$MNTA biosimilar humira equivalency abstract for ACR.
Abstract Number: 605
Assessment of Comparative Immunogenicity in Biosimilar Development: Immunogenicity and Pharmacokinetics Following a Single Dose of M923, a Proposed Biosimilar for Reference Adalimumab (HUMIRA®), Compared with US- and EU-Sourced Reference Adalimumab in Healthy Subjects
Jan Hillson1, Tim Mant2, Tanmoy Ganguly3, William Avery3, Molly Rosano3, Carolyn Huntenburg3, Donna Palmer4, Siddesh Darne4, Borislava Pavlova4, Jennifer Doralt4, Russell Reeve5, Niti Goel5, Doris Weilert5, Paul Rhyne6, John Caminis4 and James Roach3, 1Clinical Research, Momenta Pharmaceuticals, Inc., Cambridge, MA, 2Quintiles Drug Research Unit at Guy's Hospital, London, London, United Kingdom, 3Momenta Pharmaceuticals, Inc., Cambridge, MA, 4Shire, Cambridge, MA, 5Quintiles, Inc., Durham, NC, 6Q2 Solutions, Marietta, GA
Meeting: 2016 ACR/ARHP Annual Meeting
Date: Sunday, November 13, 2016
Session Title: Rheumatoid Arthritis – Small Molecules, Biologics and Gene Therapy - Poster I
Session Type: ACR Poster Session A
Session Time: 9:00AM-11:00AM
Background/Purpose: M923 (BAX923), which is jointly being developed by Momenta and Baxalta, is a proposed biosimilar of reference adalimumab. Reference adalimumab is recognized to elicit antidrug antibodies (ADAs; seroconversion) in a significant proportion of patients, with a potential negative impact on efficacy. Host factors, including nature of the disease and background immunosuppressive therapy, are associated with the frequency of seroconversion. Normal healthy volunteers provide a relatively homogeneous and sensitive population in which to assess the relative immunogenicity of M923 and reference adalimumab with a focus on factors that are inherent to the products.
Methods: 324 healthy volunteers were randomized 1:1:1 to receive a single 40 mg dose of M923, US-sourced reference adalimumab, or EU-sourced reference adalimumab by subcutaneous injection then followed for 10 weeks, during which serum concentration of adalimumab and ADAs were recorded. Samples were screened for antibodies to M923, then confirmed for binding, sequentially, to EU reference adalimumab, US reference adalimumab, and M923. Samples positive on any confirmation assay were assessed for titer, neutralizing capacity (nADAs), and the presence of ADAs of IgE isotype. Bioequivalence of primary PK endpoints (Cmax, AUC0-inf , and AUC0-336) was assessed in the primary analysis set (all evaluable subjects), and explored in subsets characterized by ADA and nADA status.

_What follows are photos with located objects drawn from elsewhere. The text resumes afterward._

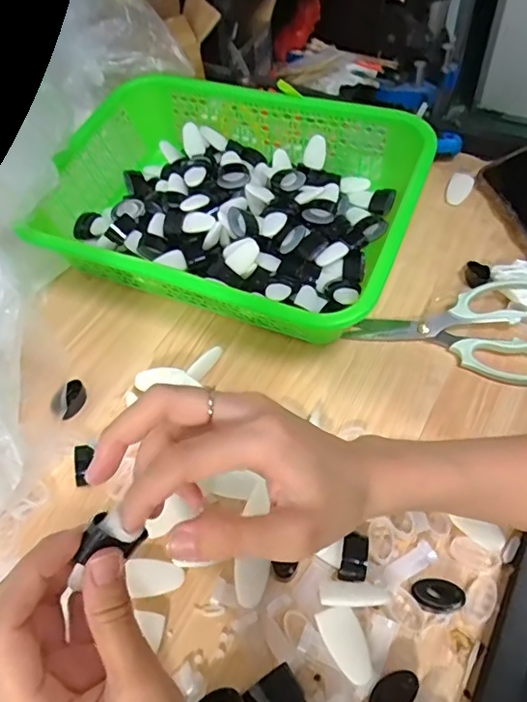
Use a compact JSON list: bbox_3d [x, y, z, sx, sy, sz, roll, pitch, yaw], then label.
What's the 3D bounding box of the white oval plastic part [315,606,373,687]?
[{"bbox_3d":[0.052,0.186,0.339,0.024,0.007,0.044,-20,59,-8],"label":"white oval plastic part"}]

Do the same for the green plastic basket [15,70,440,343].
[{"bbox_3d":[-0.045,-0.155,0.544,0.375,0.080,0.266,20,62,16],"label":"green plastic basket"}]

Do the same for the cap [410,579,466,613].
[{"bbox_3d":[0.113,0.158,0.346,0.032,0.010,0.019,1,58,6],"label":"cap"}]

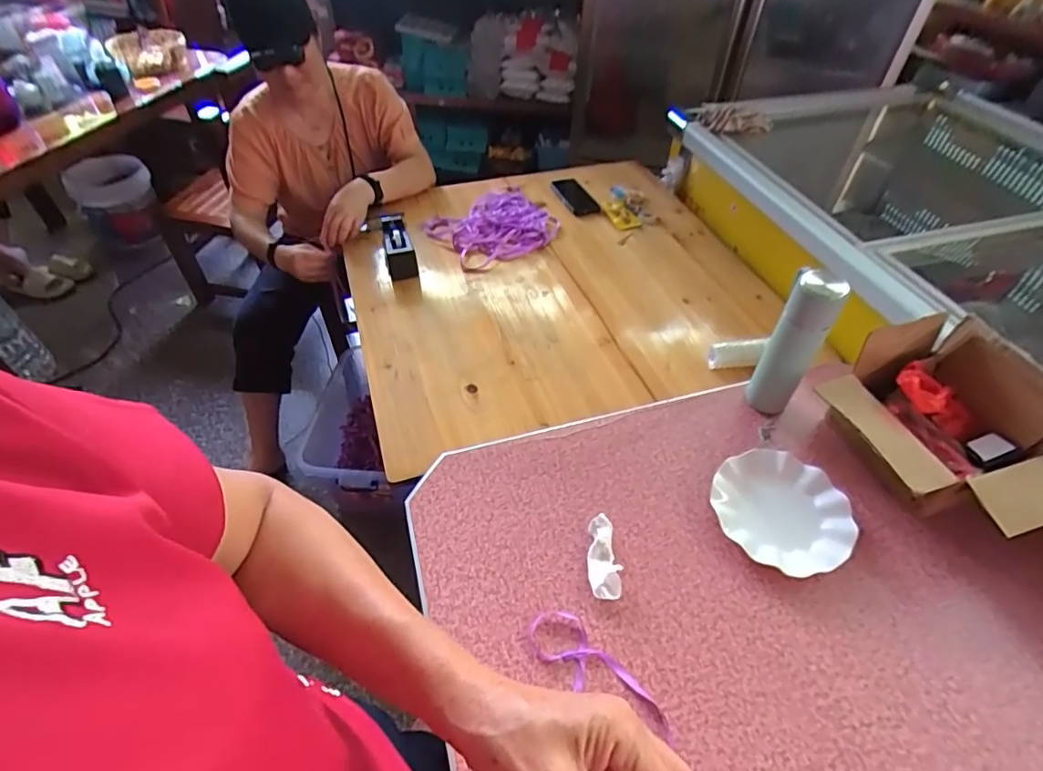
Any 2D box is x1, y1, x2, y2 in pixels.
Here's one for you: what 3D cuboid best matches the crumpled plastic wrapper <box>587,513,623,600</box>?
[{"bbox_3d":[0.107,0.225,0.698,0.039,0.021,0.110,0,49,0],"label":"crumpled plastic wrapper"}]

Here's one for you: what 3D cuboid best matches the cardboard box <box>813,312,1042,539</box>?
[{"bbox_3d":[0.570,0.072,0.720,0.218,0.182,0.273,-18,51,-16],"label":"cardboard box"}]

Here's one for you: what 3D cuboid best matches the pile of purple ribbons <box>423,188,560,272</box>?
[{"bbox_3d":[-0.064,-0.371,1.256,0.259,0.039,0.226,-27,54,-22],"label":"pile of purple ribbons"}]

Results: The incidence, titer, time to emergence of ADAs, and proportion with nADAs were similar across groups (proportion of subjects with confirmed ADAs/nADAs positive titers: M923 = 78.0%/16.5%; US reference adalimumab = 80.6%/27.8%; EU reference adalimumab = 78.5%/20.6%). Presence of high titer nADAs was also associated with presence of IgE ADAs and with a reduction in exposure. PK bioequivalence, defined as 90% confidence intervals (CIs) for the geometric least squares mean ratios for all comparisons were within the confidence bounds of 80.00 to 125.00%, was achieved for all primary PK endpoints. Specifically, for the comparison of M923 with US reference adalimumab, the geometric LS mean ratios (90% CI) were Cmax = 102.58 (97.31-108.14); AUC0-inf = 104.20 (96.47-112.54); and AUC0-336 = 102.94 (97.88-108.27); similar results were observed for comparisons of M923 with EU reference adalimumab, and between US and EU reference adalimumab.
Conclusion: M923, demonstrated equivalent PK and comparable immunogenicity relative to both US- and EU-sourced reference adalimumab following administration of a single dose in normal healthy volunteers. Seroconversion and nADA formation were sufficiently frequent to support a robust comparison of immunogenicity and assessment of impact of ADA formation on PK.
Disclosure: J. Hillson, Momenta, 3,Momenta, 1; T. Mant, Quintiles Inc, 3; T. Ganguly, Momenta, 3; W. Avery, Momenta Pharmaceuticals, 3; M. Rosano, Momenta, 3; C. Huntenburg, Momenta, 3; D. Palmer, Shire, 3; S. Darne, Shire, 3; B. Pavlova, Shire, 3; J. Doralt, Shire, 3; R. Reeve, Quintiles, 3; N. Goel, Quintiles, 3; D. Weilert, Quintiles, 3; P. Rhyne, Q2 Solutions, 3; J. Caminis, Shire, 3; J. Roach, Momenta, 3.